ACTION ITEM: From the entries that follow, list every line in which the string "Table" appears.

INPUT DATA:
-------

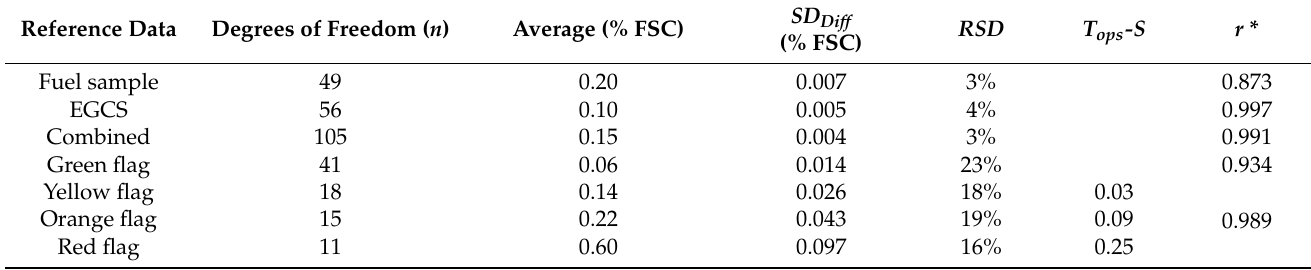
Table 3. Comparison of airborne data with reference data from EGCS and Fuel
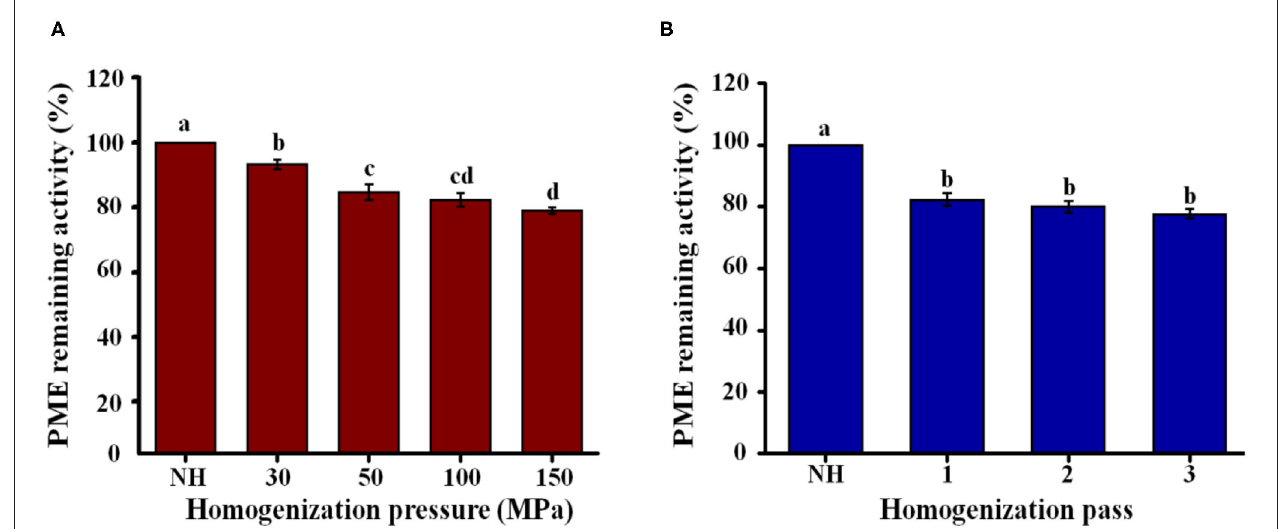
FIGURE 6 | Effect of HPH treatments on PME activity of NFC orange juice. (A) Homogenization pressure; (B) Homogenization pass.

-------

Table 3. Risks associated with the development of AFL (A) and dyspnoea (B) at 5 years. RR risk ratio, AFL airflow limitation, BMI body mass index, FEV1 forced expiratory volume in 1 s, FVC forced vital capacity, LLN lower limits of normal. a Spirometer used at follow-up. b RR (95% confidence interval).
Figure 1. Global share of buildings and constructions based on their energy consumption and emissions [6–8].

-------

ANSWER TO THE EXERCISE:
Table 3. Comparison of airborne data with reference data from EGCS and Fuel
Table 3. Risks associated with the development of AFL (A) and dyspnoea (B) at 5 years. RR risk ratio, AFL airflow limitation, BMI body mass index, FEV1 forced expiratory volume in 1 s, FVC forced vital capacity, LLN lower limits of normal. a Spirometer used at follow-up. b RR (95% confidence interval).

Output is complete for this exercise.